▶ **WHAT YOU SHOULD DO**:
Go through the data line by line. Copy each one holding the string "fold".

[Plain-text document sources]

------------

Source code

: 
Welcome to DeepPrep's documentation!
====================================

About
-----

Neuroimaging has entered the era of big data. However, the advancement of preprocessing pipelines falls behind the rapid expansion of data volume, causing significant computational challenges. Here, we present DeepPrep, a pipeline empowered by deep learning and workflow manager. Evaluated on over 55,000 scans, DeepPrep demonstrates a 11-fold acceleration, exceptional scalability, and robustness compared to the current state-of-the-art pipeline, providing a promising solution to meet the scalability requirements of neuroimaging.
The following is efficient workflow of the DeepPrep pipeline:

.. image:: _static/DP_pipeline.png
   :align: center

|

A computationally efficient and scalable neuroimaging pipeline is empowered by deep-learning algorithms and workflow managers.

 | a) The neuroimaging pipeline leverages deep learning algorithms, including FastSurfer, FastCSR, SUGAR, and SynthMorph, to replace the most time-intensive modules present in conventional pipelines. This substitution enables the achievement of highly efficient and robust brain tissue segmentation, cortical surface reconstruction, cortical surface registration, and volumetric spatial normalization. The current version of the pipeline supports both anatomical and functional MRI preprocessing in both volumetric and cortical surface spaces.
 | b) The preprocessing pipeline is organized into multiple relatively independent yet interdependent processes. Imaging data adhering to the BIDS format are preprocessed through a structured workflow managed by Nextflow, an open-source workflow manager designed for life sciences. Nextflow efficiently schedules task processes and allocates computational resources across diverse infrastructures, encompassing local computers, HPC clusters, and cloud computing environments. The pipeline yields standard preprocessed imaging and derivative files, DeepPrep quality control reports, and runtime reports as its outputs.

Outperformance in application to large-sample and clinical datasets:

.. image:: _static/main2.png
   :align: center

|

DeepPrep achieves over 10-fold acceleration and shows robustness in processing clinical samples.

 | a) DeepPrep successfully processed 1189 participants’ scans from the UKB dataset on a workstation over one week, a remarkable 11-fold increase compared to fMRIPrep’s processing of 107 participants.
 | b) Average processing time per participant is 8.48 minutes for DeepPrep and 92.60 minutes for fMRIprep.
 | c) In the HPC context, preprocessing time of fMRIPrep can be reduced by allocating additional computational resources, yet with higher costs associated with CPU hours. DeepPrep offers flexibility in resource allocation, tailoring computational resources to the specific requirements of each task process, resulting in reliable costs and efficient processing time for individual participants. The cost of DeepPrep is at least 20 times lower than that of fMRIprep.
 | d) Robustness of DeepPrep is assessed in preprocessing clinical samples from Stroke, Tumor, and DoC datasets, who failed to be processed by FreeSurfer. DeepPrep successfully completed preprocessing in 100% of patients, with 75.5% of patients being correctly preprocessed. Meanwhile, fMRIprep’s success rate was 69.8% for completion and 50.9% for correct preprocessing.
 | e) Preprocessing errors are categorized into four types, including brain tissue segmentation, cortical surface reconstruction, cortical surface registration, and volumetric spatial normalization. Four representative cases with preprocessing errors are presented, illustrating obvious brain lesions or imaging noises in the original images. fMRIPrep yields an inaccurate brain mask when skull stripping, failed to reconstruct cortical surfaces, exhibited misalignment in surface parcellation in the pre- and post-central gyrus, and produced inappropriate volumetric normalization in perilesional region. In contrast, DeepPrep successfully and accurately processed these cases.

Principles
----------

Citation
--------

------------

▶ **SOLUTION TO THE EXERCISE**:
Neuroimaging has entered the era of big data. However, the advancement of preprocessing pipelines falls behind the rapid expansion of data volume, causing significant computational challenges. Here, we present DeepPrep, a pipeline empowered by deep learning and workflow manager. Evaluated on over 55,000 scans, DeepPrep demonstrates a 11-fold acceleration, exceptional scalability, and robustness compared to the current state-of-the-art pipeline, providing a promising solution to meet the scalability requirements of neuroimaging.
DeepPrep achieves over 10-fold acceleration and shows robustness in processing clinical samples.
 | a) DeepPrep successfully processed 1189 participants’ scans from the UKB dataset on a workstation over one week, a remarkable 11-fold increase compared to fMRIPrep’s processing of 107 participants.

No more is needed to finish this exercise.